A inovação é, precisamente, um dos aspetos que Helena Loureiro mais tem apreciado na recente cozinha portuguesa. Assistiu à grande mudança «nos últimos cinco, dez anos», com jovens cozinheiros com enorme potencial. «E estou muito surpreendida com a quantidade de mulheres na cozinha. A maioria ainda são homens mas temos várias raparigas na cozinha, sem medo e com muito caráter para ser chef profissional», conta.

O QUE É O 10 FEST

O festival 10 Fest surgiu em 2012, altura em que a Escola de Formação Turística e Hoteleira (EFTH) de Ponta Delgada celebrou o seu 10.º ano de atividade.
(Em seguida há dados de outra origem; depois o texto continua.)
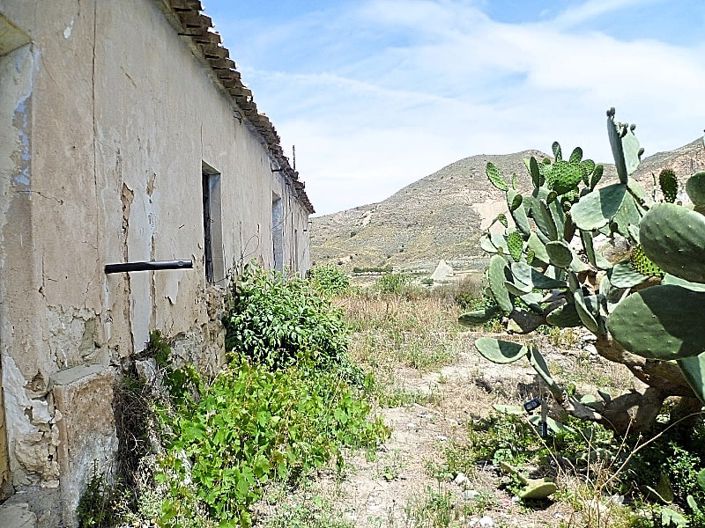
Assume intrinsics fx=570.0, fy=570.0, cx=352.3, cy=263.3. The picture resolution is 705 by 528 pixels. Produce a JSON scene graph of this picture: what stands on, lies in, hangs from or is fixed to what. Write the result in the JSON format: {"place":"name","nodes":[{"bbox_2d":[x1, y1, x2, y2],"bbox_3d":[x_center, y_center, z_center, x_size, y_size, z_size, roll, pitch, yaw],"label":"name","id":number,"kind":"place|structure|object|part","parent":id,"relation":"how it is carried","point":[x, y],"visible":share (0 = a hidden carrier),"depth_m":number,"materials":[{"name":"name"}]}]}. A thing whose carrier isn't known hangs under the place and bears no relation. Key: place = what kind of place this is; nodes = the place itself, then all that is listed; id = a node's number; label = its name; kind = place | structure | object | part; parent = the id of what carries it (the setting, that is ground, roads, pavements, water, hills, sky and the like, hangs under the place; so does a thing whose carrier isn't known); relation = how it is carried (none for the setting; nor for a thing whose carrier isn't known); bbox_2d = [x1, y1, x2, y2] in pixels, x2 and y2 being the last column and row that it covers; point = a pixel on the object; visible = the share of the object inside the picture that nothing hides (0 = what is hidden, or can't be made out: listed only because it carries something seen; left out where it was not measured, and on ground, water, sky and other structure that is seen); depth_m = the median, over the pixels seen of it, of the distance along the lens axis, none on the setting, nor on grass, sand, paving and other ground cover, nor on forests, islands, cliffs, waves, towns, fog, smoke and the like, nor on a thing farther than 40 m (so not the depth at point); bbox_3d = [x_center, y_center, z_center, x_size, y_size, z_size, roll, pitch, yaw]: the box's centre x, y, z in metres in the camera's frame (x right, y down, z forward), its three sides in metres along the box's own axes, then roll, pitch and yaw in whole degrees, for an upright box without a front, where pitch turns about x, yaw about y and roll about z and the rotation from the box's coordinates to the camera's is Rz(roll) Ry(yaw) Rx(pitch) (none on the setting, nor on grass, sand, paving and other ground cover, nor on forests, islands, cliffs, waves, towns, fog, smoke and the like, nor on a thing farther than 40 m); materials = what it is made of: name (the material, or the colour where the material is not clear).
{"place":"outdoors","nodes":[
{"label":"outdoors","id":0,"kind":"place"},
{"bbox_2d":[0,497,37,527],"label":"stone step","id":1,"kind":"object","parent":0,"point":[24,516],"visible":0.97,"depth_m":2.55,"materials":[{"name":"grey stone"}]},
{"bbox_2d":[76,470,121,527],"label":"weed","id":2,"kind":"object","parent":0,"point":[98,484],"visible":0.82,"depth_m":2.95,"materials":[{"name":"green plant"}]},
{"bbox_2d":[0,0,315,523],"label":"building","id":3,"kind":"structure","parent":0,"point":[186,321],"depth_m":3.35,"materials":[{"name":"beige paint"}]},
{"bbox_2d":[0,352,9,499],"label":"door","id":4,"kind":"structure","parent":3,"relation":"in","point":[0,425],"depth_m":2.74,"materials":[{"name":"brown wood"}]},
{"bbox_2d":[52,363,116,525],"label":"stone block","id":5,"kind":"structure","parent":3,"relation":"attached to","point":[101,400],"depth_m":2.95,"materials":[{"name":"stone"}]},
{"bbox_2d":[113,369,158,491],"bbox_3d":[-1.385,1.045,3.581,0.324,0.761,0.610,-1,2,0],"label":"dry shrub","id":6,"kind":"object","parent":3,"relation":"attached to","point":[145,431],"visible":0.69,"depth_m":3.55,"materials":[{"name":"plant"}]},
{"bbox_2d":[105,259,193,273],"bbox_3d":[-1.336,0.017,3.742,0.594,0.075,0.088,-1,2,0],"label":"metal bar","id":7,"kind":"object","parent":3,"relation":"attached to","point":[161,264],"visible":0.99,"depth_m":3.72,"materials":[{"name":"black metal"}]},
{"bbox_2d":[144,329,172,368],"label":"plant","id":8,"kind":"object","parent":3,"relation":"attached to","point":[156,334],"visible":0.58,"depth_m":4.10,"materials":[{"name":"green plant"}]},
{"bbox_2d":[201,162,224,285],"bbox_3d":[-1.548,-0.326,5.864,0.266,1.399,1.023,-1,2,0],"label":"window","id":9,"kind":"structure","parent":3,"relation":"in","point":[218,238],"depth_m":6.23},
{"bbox_2d":[163,0,313,214],"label":"tiled roof","id":10,"kind":"structure","parent":3,"relation":"on","point":[215,34],"depth_m":6.70,"materials":[{"name":"brown tile"}]},
{"bbox_2d":[271,190,283,270],"bbox_3d":[-1.570,-0.363,10.952,0.432,1.998,1.598,-1,2,0],"label":"doorway","id":11,"kind":"structure","parent":3,"relation":"in","point":[279,259],"depth_m":11.47,"materials":[{"name":"grey"}]},
{"bbox_2d":[291,145,296,169],"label":"pole","id":12,"kind":"object","parent":3,"relation":"on","point":[294,158],"visible":0.49,"depth_m":13.58,"materials":[{"name":"brown"}]},
{"bbox_2d":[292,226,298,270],"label":"window","id":13,"kind":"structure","parent":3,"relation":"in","point":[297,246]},
{"bbox_2d":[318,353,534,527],"label":"dirt path","id":14,"kind":"structure","parent":0,"point":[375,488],"materials":[{"name":"beige soil"}]},
{"bbox_2d":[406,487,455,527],"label":"grass tuft","id":15,"kind":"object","parent":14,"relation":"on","point":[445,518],"visible":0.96,"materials":[{"name":"green plant"}]},
{"bbox_2d":[213,273,682,527],"label":"dry grass ground","id":16,"kind":"structure","parent":0,"point":[551,509],"materials":[{"name":"beige plant"}]},
{"bbox_2d":[150,353,387,527],"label":"green shrub","id":17,"kind":"object","parent":16,"relation":"on","point":[222,432],"visible":0.85,"depth_m":3.71,"materials":[{"name":"green plant"}]},
{"bbox_2d":[225,265,364,384],"bbox_3d":[-0.697,0.763,6.550,1.876,1.473,2.166,-1,2,0],"label":"shrub","id":18,"kind":"object","parent":16,"relation":"on","point":[280,318],"visible":0.78,"depth_m":6.12,"materials":[{"name":"green plant"}]},
{"bbox_2d":[308,264,350,294],"bbox_3d":[-0.850,0.664,18.424,1.817,1.269,2.050,-1,2,0],"label":"shrub","id":19,"kind":"object","parent":16,"relation":"on","point":[336,278],"visible":0.62,"depth_m":18.08,"materials":[{"name":"green plant"}]},
{"bbox_2d":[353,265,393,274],"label":"hedge","id":20,"kind":"object","parent":16,"relation":"on","point":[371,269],"visible":0.78,"depth_m":39.33,"materials":[{"name":"green plant"}]},
{"bbox_2d":[374,270,409,294],"bbox_3d":[1.453,0.758,20.624,1.623,1.019,1.668,-1,2,0],"label":"shrub","id":21,"kind":"object","parent":16,"relation":"on","point":[388,286],"visible":0.82,"depth_m":20.42,"materials":[{"name":"green plant"}]},
{"bbox_2d":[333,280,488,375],"label":"dry grass","id":22,"kind":"structure","parent":16,"relation":"on","point":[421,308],"materials":[{"name":"plant"}]},
{"bbox_2d":[430,259,454,281],"bbox_3d":[4.548,0.442,28.738,1.425,1.175,1.448,-1,2,0],"label":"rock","id":23,"kind":"object","parent":16,"relation":"on","point":[440,268],"visible":0.78,"depth_m":28.35,"materials":[{"name":"grey stone"}]},
{"bbox_2d":[454,473,467,484],"bbox_3d":[0.727,1.449,3.832,0.096,0.067,0.095,-2,2,-41],"label":"rock","id":24,"kind":"object","parent":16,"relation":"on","point":[460,476],"visible":0.9,"depth_m":3.80,"materials":[{"name":"white stone"}]},
{"bbox_2d":[451,278,484,309],"bbox_3d":[3.107,0.829,14.692,1.361,0.991,1.399,-1,2,0],"label":"shrub","id":25,"kind":"object","parent":16,"relation":"on","point":[466,298],"visible":0.5,"depth_m":14.56,"materials":[{"name":"green plant"}]},
{"bbox_2d":[462,489,479,498],"bbox_3d":[0.734,1.427,3.529,0.101,0.057,0.103,-2,2,-38],"label":"rock","id":26,"kind":"object","parent":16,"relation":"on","point":[472,493],"visible":0.82,"depth_m":3.51,"materials":[{"name":"white stone"}]},
{"bbox_2d":[474,515,493,527],"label":"rock","id":27,"kind":"object","parent":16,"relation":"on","point":[486,521],"visible":0.97,"depth_m":3.19,"materials":[{"name":"white stone"}]},
{"bbox_2d":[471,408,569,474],"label":"shrub","id":28,"kind":"object","parent":16,"relation":"on","point":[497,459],"visible":0.63,"depth_m":3.60,"materials":[{"name":"green plant"}]},
{"bbox_2d":[500,461,557,499],"bbox_3d":[1.085,1.359,3.550,0.254,0.179,0.423,-2,2,-32],"label":"prickly pear cactus","id":29,"kind":"object","parent":16,"relation":"on","point":[545,487],"visible":0.99,"depth_m":3.49,"materials":[{"name":"green plant"}]},
{"bbox_2d":[523,398,540,411],"bbox_3d":[1.412,1.117,4.486,0.139,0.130,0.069,-1,2,0],"label":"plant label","id":30,"kind":"object","parent":16,"relation":"on","point":[530,403],"visible":0.98,"depth_m":4.46,"materials":[{"name":"black"}]},
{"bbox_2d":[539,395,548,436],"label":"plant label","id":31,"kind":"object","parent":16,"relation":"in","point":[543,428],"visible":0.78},
{"bbox_2d":[459,109,704,435],"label":"prickly pear cactus","id":32,"kind":"object","parent":16,"relation":"on","point":[698,221],"visible":0.99,"depth_m":3.87,"materials":[{"name":"green plant"}]},
{"label":"trunk","id":33,"kind":"part","parent":32,"relation":"part of","materials":[{"name":"brown plant"}]},
{"bbox_2d":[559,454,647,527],"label":"dry grass","id":34,"kind":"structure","parent":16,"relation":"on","point":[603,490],"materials":[{"name":"beige plant"}]},
{"bbox_2d":[623,423,704,527],"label":"shrub","id":35,"kind":"object","parent":16,"relation":"on","point":[682,463],"visible":0.85,"depth_m":3.29,"materials":[{"name":"green plant"}]},
{"bbox_2d":[201,0,704,214],"label":"sky","id":36,"kind":"structure","parent":0,"point":[569,85],"materials":[{"name":"blue"}]},
{"bbox_2d":[311,138,704,271],"label":"hill","id":37,"kind":"structure","parent":0,"point":[386,203],"materials":[{"name":"brown soil"}]},
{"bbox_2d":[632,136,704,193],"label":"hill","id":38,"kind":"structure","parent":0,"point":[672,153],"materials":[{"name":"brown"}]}
]}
A edição inaugural pretendia não só celebrar isso mas também possibilitar a ida a São Miguel de vários chefs de renome, possibilitando dez jantares diferentes sempre com os produtos açorianos em foco, bem como permitir que os alunos da EFTH tivessem contacto com outras cozinhas. O sucesso do festival fez que a escola repetisse a experiência no ano seguinte e novamente em 2014. Pelo 10 Fest já passaram vários chefs detentores de estrelas Michelin, como Aimé Barroyer, David Fauré e Vítor Matos e nomes muito conhecidos da gastronomia portuguesa, como Ljubomir Stanisic, Paulo Morais e Ana Lins, entre outros.

Ementa DA CHEF NO 10 FEST

A CHEGADA. Azeitonas temperadas com manteiga e chouriço.
ENTRADA FRIA. Mousse de alface-do-mar com meloa de Santa Maria, presunto, pérola de xarope de plátano.
MAR. Caldo de ervilhas com linguiça e hortelã, molho vilão, amêijoas e pimenta da terra.
ENTRADA QUENTE. Lagostim com goraz e molho bisque. Puré de inhame com salada de coentros e poejo.
TERRA. Novilho estufado a baixa temperatura, creme de morcela com espuma de batata com ervas aromáticas e ananás fumado.
QUEIJOS. Queijo da ilha curado, doce de amoras com frutos secos.